**TASK BRIEF:**
Please transcribe exactly the lines from the one containing "thumb mcp: (194, 170)" through the end of the records below, both included, and nothing else.

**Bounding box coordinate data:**
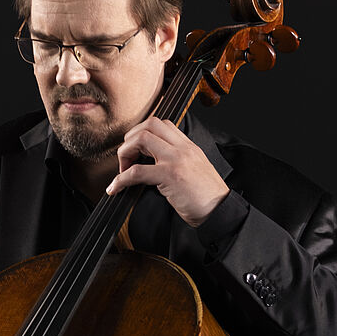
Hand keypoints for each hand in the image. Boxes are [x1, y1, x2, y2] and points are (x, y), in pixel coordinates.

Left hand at [106, 117, 229, 225]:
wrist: (220, 211)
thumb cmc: (207, 197)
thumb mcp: (194, 170)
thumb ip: (177, 161)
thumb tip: (153, 163)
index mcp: (188, 146)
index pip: (161, 124)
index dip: (142, 132)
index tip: (135, 149)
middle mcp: (182, 148)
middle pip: (149, 125)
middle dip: (130, 139)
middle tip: (126, 159)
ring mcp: (176, 160)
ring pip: (141, 140)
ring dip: (124, 153)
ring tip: (122, 171)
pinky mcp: (170, 176)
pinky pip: (136, 172)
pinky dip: (121, 180)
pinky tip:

**WRITTEN RESPONSE:**
thumb mcp: (194, 170)
thumb ip: (177, 161)
thumb tip: (153, 163)
index mcp: (188, 146)
index pip: (161, 124)
index dip: (142, 132)
index tip: (135, 149)
middle mcp: (182, 148)
middle pip: (149, 125)
middle dip: (130, 139)
middle tip: (126, 159)
ring mcp: (176, 160)
ring pip: (141, 140)
ring dip: (124, 153)
ring tip: (122, 171)
pinky mcp: (170, 176)
pinky pip: (136, 172)
pinky dip: (121, 180)
pinky tip:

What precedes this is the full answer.